In Tunesien angekommen, wurde ich mit einem Bus in mein Hotel verfrachtet. Es war ein sehr schönes Hotel. Es verfügte über einen arabischen Baustil. An der Rezeption vorbei in Richtung Hinterhof gelangte man an einen wunderschönen Swimmingpool, der bei Dunkelheit beleuchtet war. Weiter rechts befand sich eine Bar in orientalischem Stil und wieder weiter rechts befand sich ein Aufenthaltsraum, der auch sehr schön zurecht gemacht war und in dem gerade ein Bingoabend stattfand. Ich kam mir mit meiner langen Hose und meiner warmen Strickjacke etwas fehl am Platze vor und machte mich auf in mein Zimmer. Auch die Ausstattung des Zimmers ließ keine Wünsche offen. Ich packte also den Koffer aus, zog mir ein paar luftigere Klamotten über und machte mich auf den Weg um ein Internetcafé zu suchen. Noch eine halbe Stunde bis zu unserer Verabredung. Viel Zeit hatte ich also nicht mehr. Kurzerhand fragte ich an der Rezeption nach. Die Frau empfahl mir, da der hausinterne Anschluss momentan kaputt sei, im Hotel gegenüber nachzufragen. Ich hatte Glück es funktioniert.

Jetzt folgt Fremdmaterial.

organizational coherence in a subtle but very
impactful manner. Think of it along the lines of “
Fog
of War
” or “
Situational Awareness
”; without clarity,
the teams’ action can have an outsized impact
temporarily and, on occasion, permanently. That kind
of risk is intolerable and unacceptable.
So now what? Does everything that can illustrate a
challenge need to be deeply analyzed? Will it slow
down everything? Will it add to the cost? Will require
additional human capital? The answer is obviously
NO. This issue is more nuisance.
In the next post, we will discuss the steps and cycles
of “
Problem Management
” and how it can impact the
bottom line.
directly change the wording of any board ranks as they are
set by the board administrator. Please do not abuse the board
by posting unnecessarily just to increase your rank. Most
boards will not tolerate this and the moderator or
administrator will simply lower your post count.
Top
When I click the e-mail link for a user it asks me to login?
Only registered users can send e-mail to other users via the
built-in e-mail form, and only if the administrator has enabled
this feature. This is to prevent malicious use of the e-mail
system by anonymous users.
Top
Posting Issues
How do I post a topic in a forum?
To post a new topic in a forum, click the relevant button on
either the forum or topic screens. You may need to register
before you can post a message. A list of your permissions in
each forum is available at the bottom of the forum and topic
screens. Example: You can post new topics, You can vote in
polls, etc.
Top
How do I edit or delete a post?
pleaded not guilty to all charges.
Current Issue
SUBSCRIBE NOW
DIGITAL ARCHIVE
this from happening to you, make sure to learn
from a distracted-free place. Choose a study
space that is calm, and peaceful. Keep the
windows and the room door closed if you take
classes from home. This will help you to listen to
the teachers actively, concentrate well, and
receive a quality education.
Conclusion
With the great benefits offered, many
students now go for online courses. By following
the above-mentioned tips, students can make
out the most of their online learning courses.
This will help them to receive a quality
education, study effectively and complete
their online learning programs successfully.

Im Netz eingeklinkt, suchte ich schon fieberhaft nach „SucheLiebefürsganzeLeben“. Ja, sie war schon online und es war wunderschön ihre warmen Worte zu spüren. Sie verstand es Herzen mit Worten zu bewegen. Ich musste Ihr alles erzählen, es platzte alles aus mir heraus. Wie ich zu dem Urlaub gekommen bin, wie schön es hier ist und wie schön ich es finden würde, wenn sie jetzt hier, bei mir, wäre und wie schön ich es finde sie kennen gelernt zu haben und und und. Oh je, was hatte ich da in meiner Euphorie nur angestellt. Ich entschuldigte mich sofort für meine direkte Art. Es kam nur ein lachender Smily. Wie sollte ich das denn nun verstehen? Ich hatte Angst vor der nachfolgenden Reaktion, wollte aber nicht weiter in meiner ahnungslosen Situation verharren und forschte nach. Heraus kam, dass sie mittlerweile auch mehr für mich empfand als pure Freundschaft und sie mich gerne real kennen lernen und erleben möchte. Mein Herz machte Luftsprünge und ich fiel nach einem wirklich tollen gefühlvollen Gespräch überglücklich ins Bett.